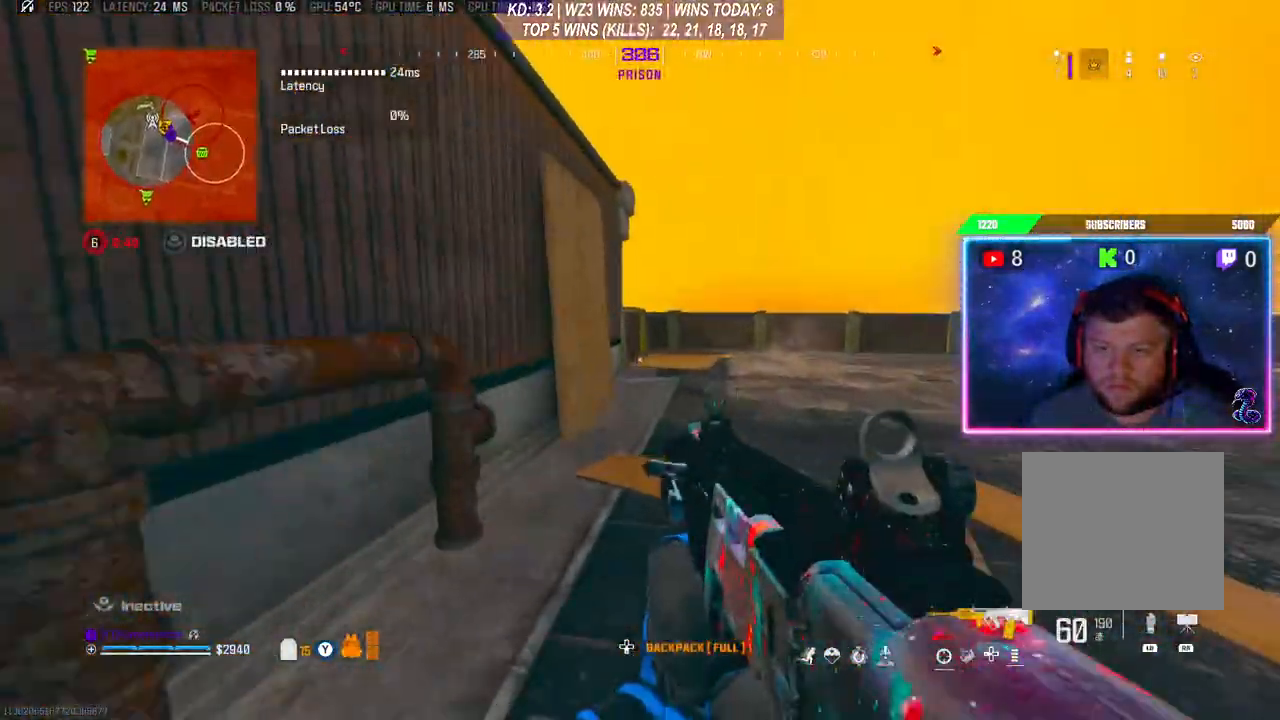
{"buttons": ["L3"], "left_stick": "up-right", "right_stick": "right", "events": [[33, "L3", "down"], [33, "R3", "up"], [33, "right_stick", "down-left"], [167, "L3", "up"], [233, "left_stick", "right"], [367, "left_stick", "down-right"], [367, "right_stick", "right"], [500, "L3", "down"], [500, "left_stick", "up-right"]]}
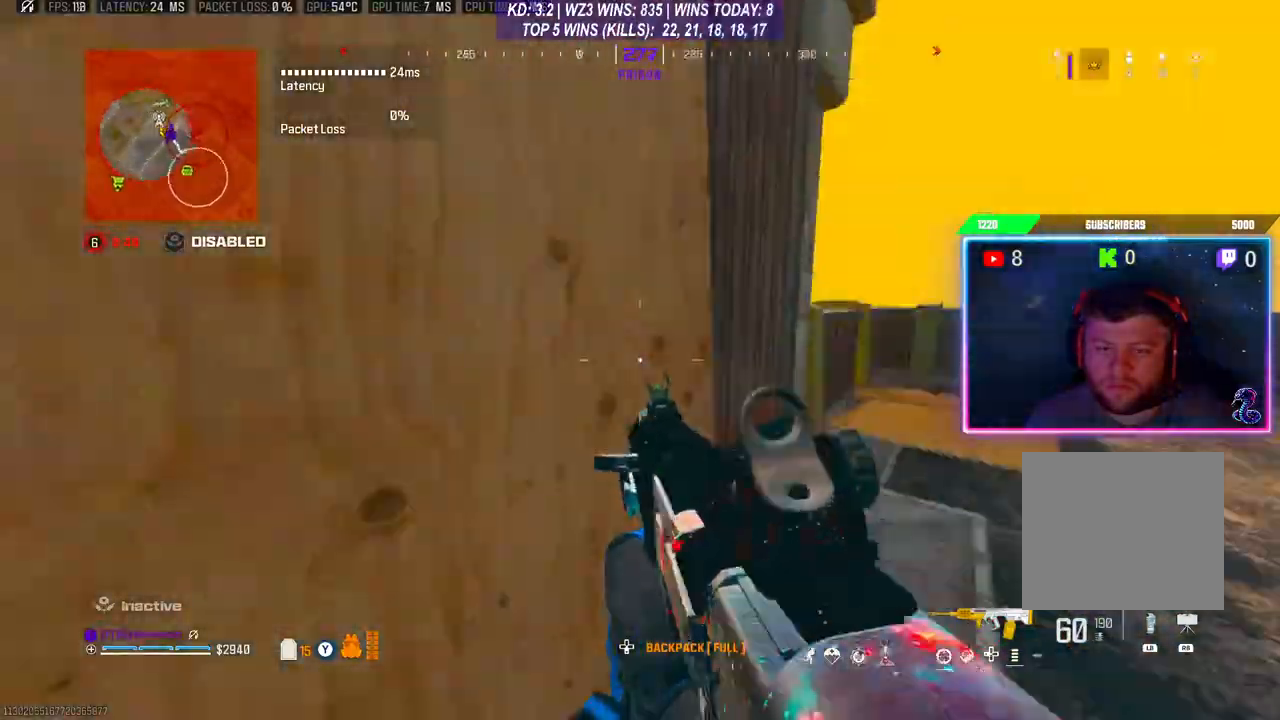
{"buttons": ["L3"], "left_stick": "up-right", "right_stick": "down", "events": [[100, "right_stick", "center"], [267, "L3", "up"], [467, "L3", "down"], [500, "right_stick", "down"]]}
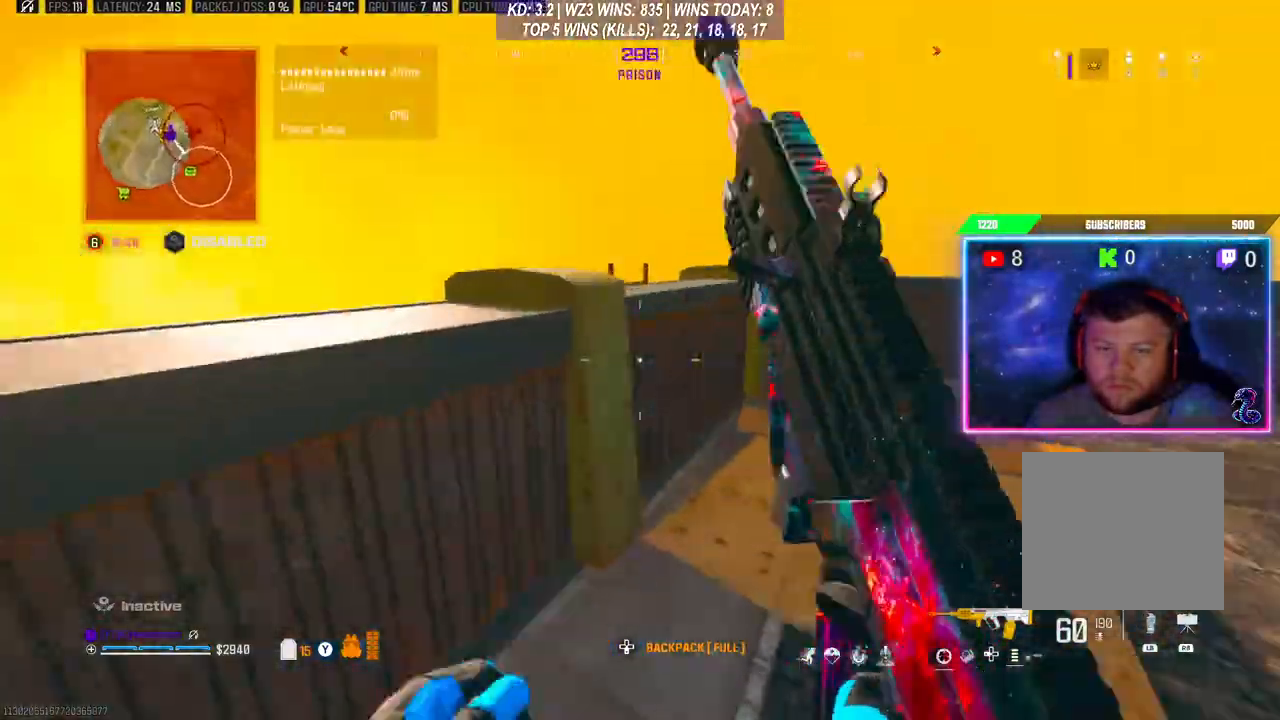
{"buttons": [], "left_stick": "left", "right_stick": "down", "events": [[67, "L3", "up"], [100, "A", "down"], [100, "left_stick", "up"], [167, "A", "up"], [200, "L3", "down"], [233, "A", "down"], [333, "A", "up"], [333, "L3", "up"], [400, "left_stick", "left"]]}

§ Task details: The full listing, transcribed exactly and without its pictures, is the expected result.

§ Task output:
{"buttons": ["L3"], "left_stick": "up-right", "right_stick": "right", "events": [[33, "L3", "down"], [33, "R3", "up"], [33, "right_stick", "down-left"], [167, "L3", "up"], [233, "left_stick", "right"], [367, "left_stick", "down-right"], [367, "right_stick", "right"], [500, "L3", "down"], [500, "left_stick", "up-right"]]}
{"buttons": ["L3"], "left_stick": "up-right", "right_stick": "down", "events": [[100, "right_stick", "center"], [267, "L3", "up"], [467, "L3", "down"], [500, "right_stick", "down"]]}
{"buttons": [], "left_stick": "left", "right_stick": "down", "events": [[67, "L3", "up"], [100, "A", "down"], [100, "left_stick", "up"], [167, "A", "up"], [200, "L3", "down"], [233, "A", "down"], [333, "A", "up"], [333, "L3", "up"], [400, "left_stick", "left"]]}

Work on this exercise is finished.